May 21, 2009
Not enough family doctors are testing for hepatitis C, and many people with the infection are unaware they have it, according to Dr. Kelly Kaita, director of the viral hepatitis investigative unit at Winnipeg's Health Sciences Center. Tattoo enthusiasts, blood transfusion recipients, and people who have experimented with drugs should be tested for the blood-borne virus, he said.
Kaita is one of three liver specialists in Manitoba. His clinic sees about 8,000 hepatitis patients -- almost 10 times more than a decade ago. The latest data show that between January and October 2008, the province recorded 291 new hepatitis C infections.

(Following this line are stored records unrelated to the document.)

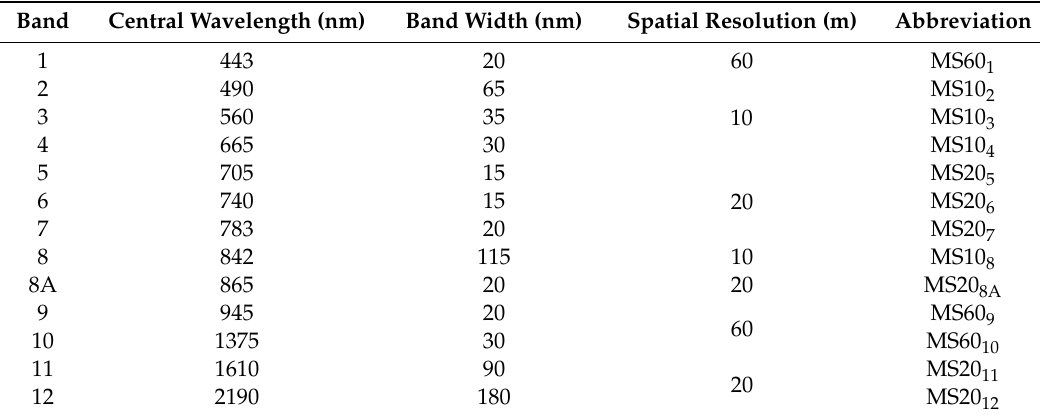
Table 1. Some specifications of Sentinel-2 imagery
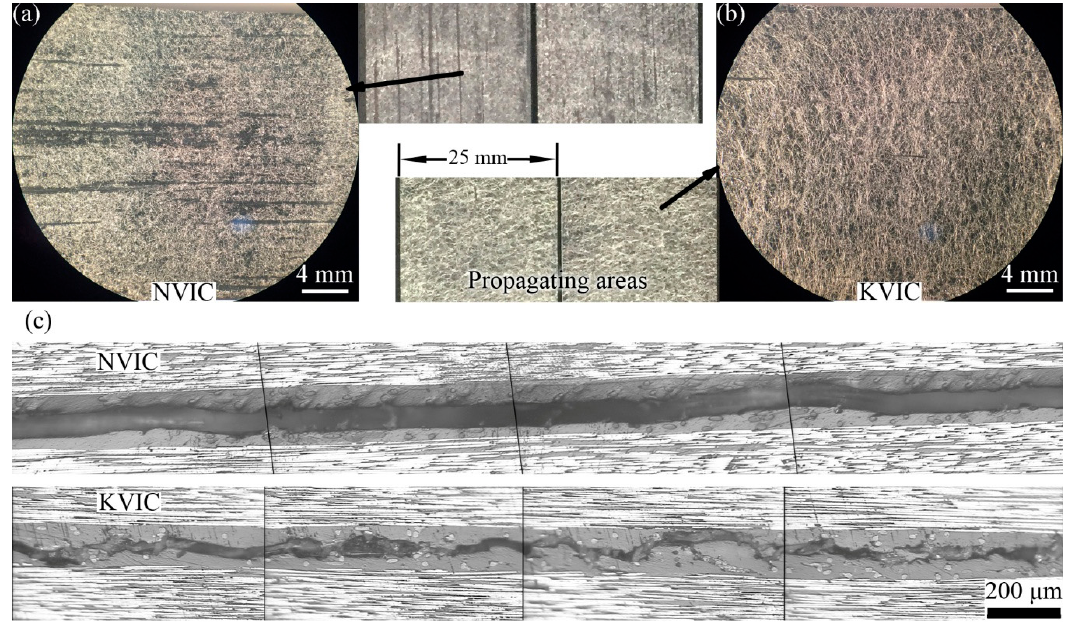
Figure 4. Optical micrographs and images of the Mode I fracture surfaces of the ( a ) NVIC and ( b ) KVIC, and ( c ) cross sectional metallographic micrographs of the Mode I fractured NVIC and KVIC samples.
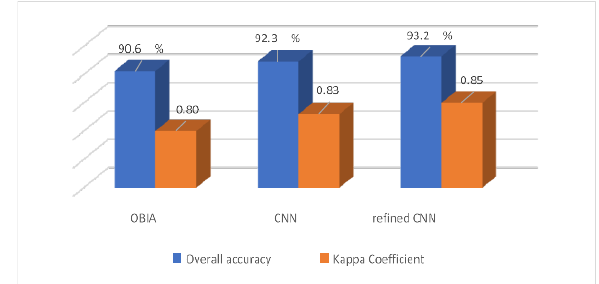
Figure 9. Overall accuracy and kappa coefficient of classification by OBIA, CNN and refined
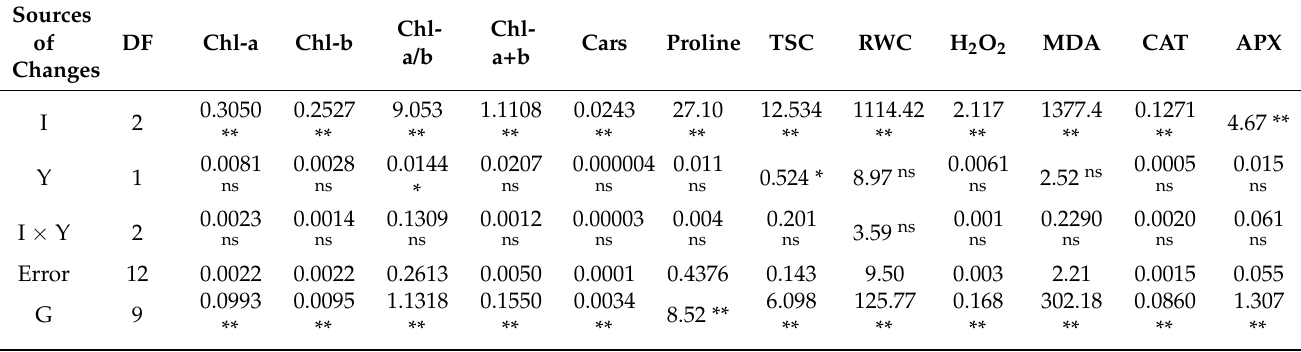
Table 1. Analyses of variance for different traits of ten black cumin genotypes (G) at three irrigation regimes (I) in two years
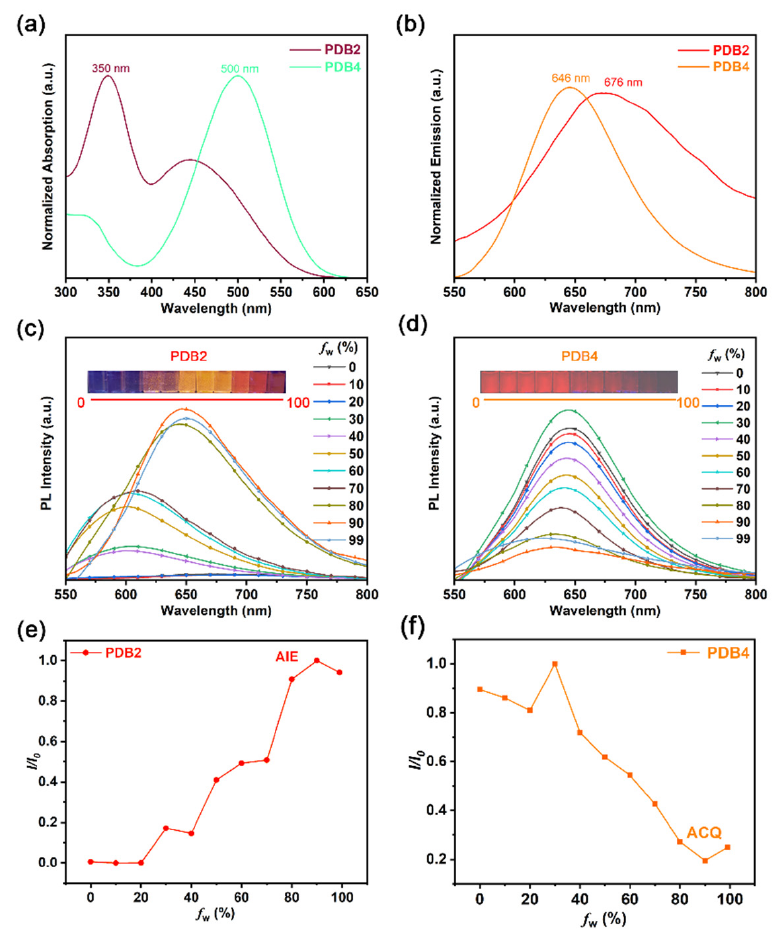
Figure 1. ( a ) UV/vis absorption spectra of PDB2 and PDB4 in DMSO solution (50 µ M). ( b ) PL spectra of PDB2 and PDB4 in DMSO solution (50 µ M). ( c , d ) Emission spectra of PDB2 and PDB4 in water − DMSO mixtures with different water fractions (50 µ M). ( e ) Emission intensity changes of PDB2 in different water − DMSO mixture ratios (I 0 : maximal PL intensity of f w to 90, I: maximal PL intensity of f w to other fraction points). ( f ) Emission intensity changes of PDB4 in different water − DMSO mixture ratios (I 0 : maximal PL intensity of f w to 30, I: maximal PL intensity of f w to other fraction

On Tuesday, World Hepatitis Day, health care workers and volunteers hit the streets of Winnipeg to raise awareness of the virus, which affects one person in 12 globally.
Kirk Leavesley, a hepatitis C support group counselor, said many people are afraid to bring up the infection to their doctor because of the stigma associated with it. "The biggest problem we still have is stigma. A lot of people who have hepatitis C don't want to tell people because there's a real fear of being shunned," he said.
Treatment can often cure the infection and prevent further complications. However, roughly 20 percent of hepatitis C-infected patients will develop end-stage liver disease or liver cancer, with many requiring a liver transplant, Kaita said.